Se estivermos falando sobre o Banco Mundial ou o Fundo Monetário
Internacional, ou outros, todos têm a ver com os governos. Raramente
vemos a interacção com uma instituição que não seja governamental. Esta é
uma de várias situações que acontecem, e quando este for o caso,
podemos "fazer esse tipo de coisa com uma mão?" "Depende" parece ser a
resposta. A ajuda não vem apenas do Banco Mundial ou o Fundo Monetário
Internacional, mas também do governo britânico, através do DFID, do
Congresso dos Estados Unidos através da USAID, e o Canadá também tem
seus próprios programas de ajuda. Portanto, há muitas agências e
diferentes tipos de ajuda externa, que pode ajudar em várias partes do
mundo. Sendo ganês, eu sei que em certo ponto o Ministro da Educação de
Gana pediu a entidades estrangeiras para financiar o orçamento e o
processo educativo no país, o que eu acho triste. 'Triste' se, como um
governo, você precisa de alguém para ser capaz de entender como se forma
e como se educar a sua população.
O sucesso destes programas de ajuda depende das condições que
acompanham esses programas ou das subvenções provenientes destas
agências. Às vezes, os doadores, ou aqueles que fazem a concessão,
parecem mostrar suas garras. Por exemplo, se eu não estou satisfeito com
as políticas locais ou nacionais, mostram as garras e querem tomar uma
posição - como parte das condições de financiamento do programa.
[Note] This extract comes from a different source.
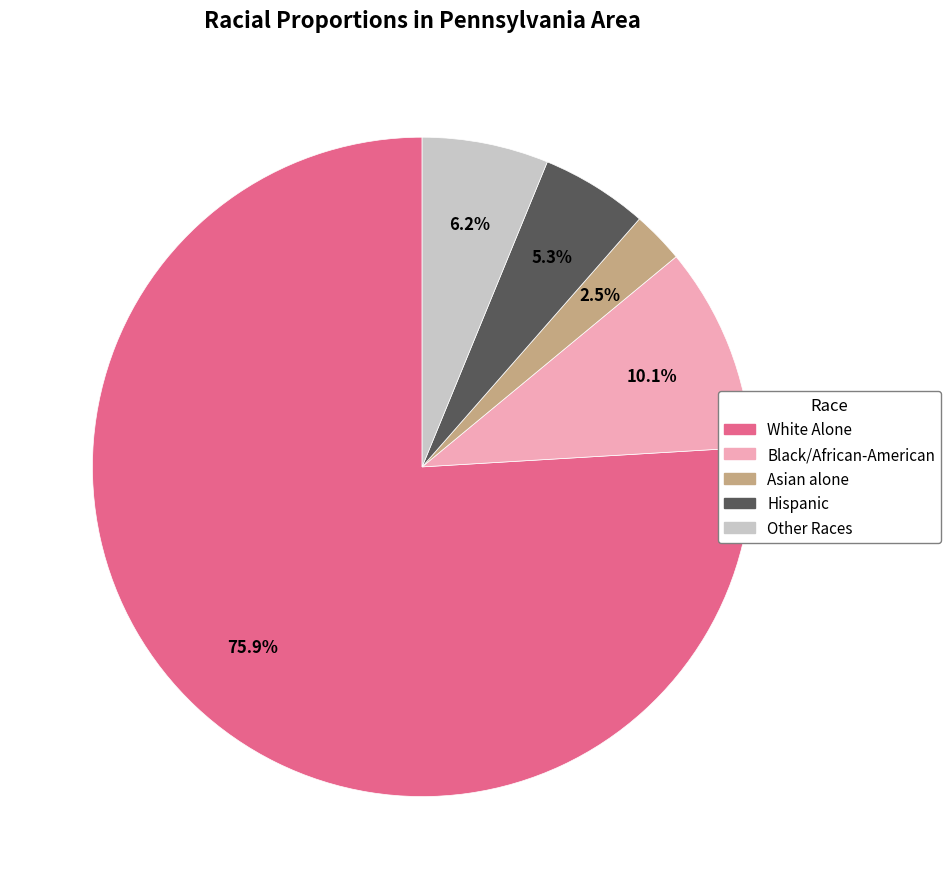

Is there any slice that represents more than half of the pie?

Yes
Como agora, Uganda, por causa de sua posição sobre a legislação
‘anti-gay’. O apoio financeiro de países estrangeiros pode ser reduzido
ou retirado, embora sejam fundos para programas de saúde. Então, quando
esses programas não são acompanhados de neutralidade, mas estão
vinculados às condições, perdem o objectivo de servir para o bem comum.
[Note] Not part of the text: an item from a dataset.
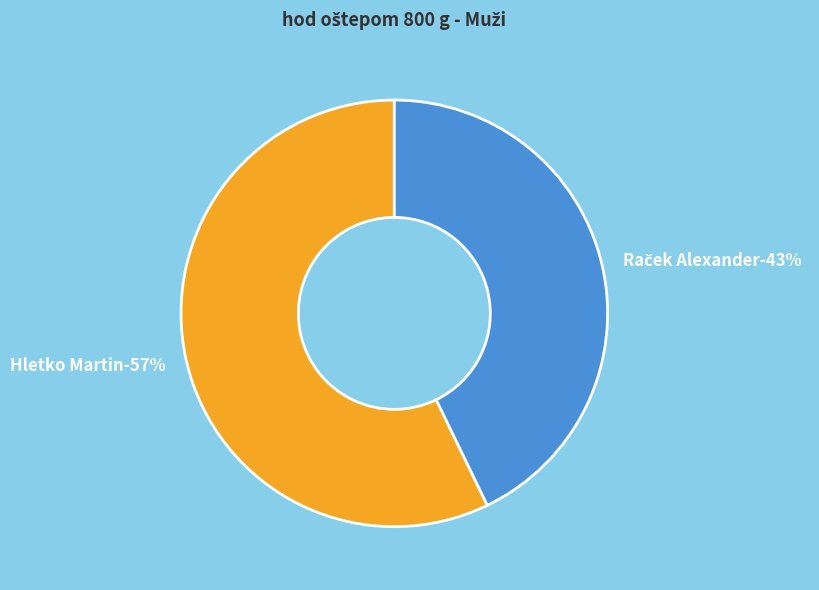

What is the ratio of the value at Hletko Martin to the value at Raček Alexander?

1.3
Com relação à pergunta, "o apoio ajuda os governos locais? O apoio pode
ser útil, no sentido de possibilitar a liberdade de agir de alguns
governos locais. Pode ser útil se os programas assegurarem a
transparência, regras anti corrupção e os fundos não forem dispersos
para outras áreas. Pode ser útil se a contribuição económica, conhecida
como "ajuda", não for dissipada no movimento de uma conta bancária para o
país beneficiário.
(Trad.:MEM)
(25 de Julho de 2014) © Innovative Media Inc.